Instruction> Go through the entries below and return every line that contains "godsägare".

━━━ Exercise inputs ━━━

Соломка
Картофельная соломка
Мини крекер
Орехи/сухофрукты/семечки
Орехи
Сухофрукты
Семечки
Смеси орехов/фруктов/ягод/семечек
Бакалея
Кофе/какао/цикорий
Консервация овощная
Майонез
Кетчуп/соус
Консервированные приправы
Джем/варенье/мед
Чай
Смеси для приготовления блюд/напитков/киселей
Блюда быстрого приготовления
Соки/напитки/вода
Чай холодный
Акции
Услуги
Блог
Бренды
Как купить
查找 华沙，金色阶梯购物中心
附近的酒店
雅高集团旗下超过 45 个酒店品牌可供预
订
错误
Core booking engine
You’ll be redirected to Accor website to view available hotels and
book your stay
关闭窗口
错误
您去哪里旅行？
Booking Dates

━━━
━━━ Exercise inputs ━━━

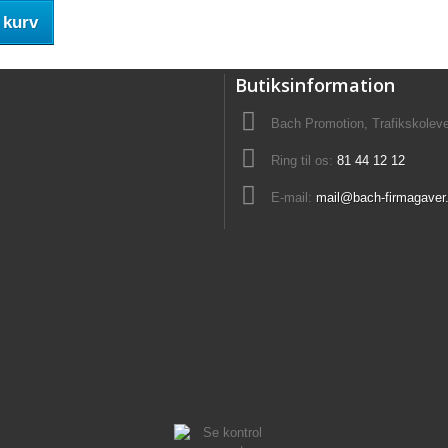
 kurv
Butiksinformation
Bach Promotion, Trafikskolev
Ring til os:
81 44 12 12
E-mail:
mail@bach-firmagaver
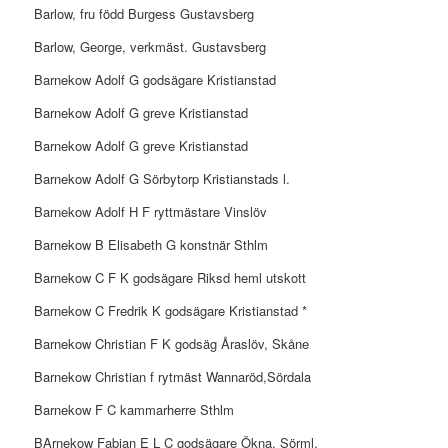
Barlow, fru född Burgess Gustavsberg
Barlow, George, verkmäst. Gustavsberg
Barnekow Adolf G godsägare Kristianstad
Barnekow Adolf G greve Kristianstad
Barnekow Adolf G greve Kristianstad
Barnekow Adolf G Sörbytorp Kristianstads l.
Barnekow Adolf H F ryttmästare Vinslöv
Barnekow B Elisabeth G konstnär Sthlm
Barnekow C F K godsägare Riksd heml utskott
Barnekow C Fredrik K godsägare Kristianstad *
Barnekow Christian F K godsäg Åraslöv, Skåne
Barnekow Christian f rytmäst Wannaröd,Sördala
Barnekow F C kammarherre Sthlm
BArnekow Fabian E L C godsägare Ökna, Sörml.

━━━

Finished exercise>
Barnekow Adolf G godsägare Kristianstad
Barnekow C F K godsägare Riksd heml utskott
Barnekow C Fredrik K godsägare Kristianstad *
BArnekow Fabian E L C godsägare Ökna, Sörml.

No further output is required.